The day had arrived. The newborn lambs that I began bottle feeding in March had grown big enough to head to market. As the sun came over the horizon, my regular morning chores included some extra play time in the pasture, a few pictures snapped by the hubby, one last combing of their wool, and a few final hugs before the trailer backed up to the door of the barn. As Littlefoot, Andy, and Olive were sorted from the “herd”, panic began to set in. I use the term “herd” quite loosely since the remaining lambs amounted to two younger ewes, Peanut and Annie. The older lambs boarded the trailer reluctantly, but it was the little girls that became hysterical.
Crying and bleating, I was certain that Peanut was going to jump the fence. I released them from their confinement into the pasture, filled their feed troughs with grain, and put out fresh hay to try to calm them. Nothing worked. For the next hour they raced from the pasture into the barn and back out again, running in circles, climbing up the rails of the fence, and all the while crying, crying, crying.

◆ ◆ ◆ ◆ ◆ ◆ ◆

- **Set problem A**
In the lamb passage, what are the names of the two younger ewes left behind after the older lambs were loaded?

◆ ◆ ◆ ◆ ◆ ◆ ◆

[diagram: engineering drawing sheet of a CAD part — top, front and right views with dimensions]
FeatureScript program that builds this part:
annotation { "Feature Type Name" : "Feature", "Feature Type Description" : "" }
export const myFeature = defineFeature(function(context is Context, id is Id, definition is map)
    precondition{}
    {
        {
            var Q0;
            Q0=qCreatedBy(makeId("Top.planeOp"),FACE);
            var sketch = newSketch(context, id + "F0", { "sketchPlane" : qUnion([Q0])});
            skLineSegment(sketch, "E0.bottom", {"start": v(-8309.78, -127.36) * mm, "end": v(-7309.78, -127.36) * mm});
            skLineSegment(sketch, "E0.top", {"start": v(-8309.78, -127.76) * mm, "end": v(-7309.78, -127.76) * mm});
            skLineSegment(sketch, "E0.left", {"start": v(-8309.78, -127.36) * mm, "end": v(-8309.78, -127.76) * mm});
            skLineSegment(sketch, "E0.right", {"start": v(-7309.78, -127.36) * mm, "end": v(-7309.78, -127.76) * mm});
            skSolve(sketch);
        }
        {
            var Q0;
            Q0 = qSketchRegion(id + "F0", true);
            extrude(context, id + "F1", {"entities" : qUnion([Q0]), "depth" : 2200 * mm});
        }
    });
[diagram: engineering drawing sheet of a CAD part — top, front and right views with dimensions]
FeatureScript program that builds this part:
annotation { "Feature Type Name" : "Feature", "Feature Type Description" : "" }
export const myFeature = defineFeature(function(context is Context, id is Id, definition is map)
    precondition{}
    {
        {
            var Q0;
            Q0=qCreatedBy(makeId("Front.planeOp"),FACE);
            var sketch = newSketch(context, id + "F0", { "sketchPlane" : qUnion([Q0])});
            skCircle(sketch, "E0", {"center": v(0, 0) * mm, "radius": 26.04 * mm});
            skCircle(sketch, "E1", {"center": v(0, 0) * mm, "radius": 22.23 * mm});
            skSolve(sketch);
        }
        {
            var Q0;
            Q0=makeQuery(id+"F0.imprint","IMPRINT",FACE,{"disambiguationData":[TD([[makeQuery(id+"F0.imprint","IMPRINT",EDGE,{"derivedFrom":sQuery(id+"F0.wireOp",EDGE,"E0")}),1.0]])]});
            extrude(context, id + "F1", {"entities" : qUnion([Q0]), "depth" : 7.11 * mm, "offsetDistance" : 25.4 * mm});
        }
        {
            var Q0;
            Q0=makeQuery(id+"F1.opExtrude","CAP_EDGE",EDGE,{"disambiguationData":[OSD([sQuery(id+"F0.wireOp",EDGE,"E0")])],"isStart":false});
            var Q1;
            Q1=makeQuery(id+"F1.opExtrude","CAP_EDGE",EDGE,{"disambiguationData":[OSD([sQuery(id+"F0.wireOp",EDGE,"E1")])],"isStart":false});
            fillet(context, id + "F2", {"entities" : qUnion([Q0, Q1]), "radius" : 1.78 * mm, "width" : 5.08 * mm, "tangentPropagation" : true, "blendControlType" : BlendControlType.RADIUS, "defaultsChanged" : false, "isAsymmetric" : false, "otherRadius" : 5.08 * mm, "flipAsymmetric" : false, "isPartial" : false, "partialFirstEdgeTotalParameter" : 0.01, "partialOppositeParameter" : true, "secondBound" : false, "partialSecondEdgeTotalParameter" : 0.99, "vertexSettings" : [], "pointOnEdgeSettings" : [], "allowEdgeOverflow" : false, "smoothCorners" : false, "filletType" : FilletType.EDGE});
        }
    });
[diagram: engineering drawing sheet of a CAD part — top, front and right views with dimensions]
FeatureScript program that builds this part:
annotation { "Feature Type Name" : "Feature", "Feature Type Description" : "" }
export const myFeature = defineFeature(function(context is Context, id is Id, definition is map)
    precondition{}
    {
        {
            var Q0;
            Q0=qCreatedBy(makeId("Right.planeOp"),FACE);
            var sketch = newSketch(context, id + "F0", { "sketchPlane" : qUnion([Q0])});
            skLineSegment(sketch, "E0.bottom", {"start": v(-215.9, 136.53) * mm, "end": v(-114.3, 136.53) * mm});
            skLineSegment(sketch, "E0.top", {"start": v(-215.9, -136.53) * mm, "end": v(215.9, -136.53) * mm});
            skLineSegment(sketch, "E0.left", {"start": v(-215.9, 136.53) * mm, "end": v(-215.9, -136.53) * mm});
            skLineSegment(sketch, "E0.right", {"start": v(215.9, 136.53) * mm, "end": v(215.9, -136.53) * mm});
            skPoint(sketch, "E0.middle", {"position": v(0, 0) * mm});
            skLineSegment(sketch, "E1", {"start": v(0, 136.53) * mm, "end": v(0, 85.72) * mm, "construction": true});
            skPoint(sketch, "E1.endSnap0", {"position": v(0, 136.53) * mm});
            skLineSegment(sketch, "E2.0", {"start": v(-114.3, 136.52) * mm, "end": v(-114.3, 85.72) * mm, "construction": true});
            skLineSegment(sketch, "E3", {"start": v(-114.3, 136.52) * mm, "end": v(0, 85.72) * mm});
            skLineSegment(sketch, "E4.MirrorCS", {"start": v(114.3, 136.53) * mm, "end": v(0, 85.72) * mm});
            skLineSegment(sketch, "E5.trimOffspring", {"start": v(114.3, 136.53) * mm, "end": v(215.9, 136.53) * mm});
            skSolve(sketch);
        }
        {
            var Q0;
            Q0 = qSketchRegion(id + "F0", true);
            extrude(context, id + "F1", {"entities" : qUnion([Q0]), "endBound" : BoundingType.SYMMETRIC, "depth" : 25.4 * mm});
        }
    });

◆ ◆ ◆ ◆ ◆ ◆ ◆

- **Set problem B**
Locate every line in the entries that contains the string "opExtrude", and copy each of those lines in full.

- **Correct response A**
Peanut and Annie.

- **Correct response B**
            Q0=makeQuery(id+"F1.opExtrude","CAP_EDGE",EDGE,{"disambiguationData":[OSD([sQuery(id+"F0.wireOp",EDGE,"E0")])],"isStart":false});
            Q1=makeQuery(id+"F1.opExtrude","CAP_EDGE",EDGE,{"disambiguationData":[OSD([sQuery(id+"F0.wireOp",EDGE,"E1")])],"isStart":false});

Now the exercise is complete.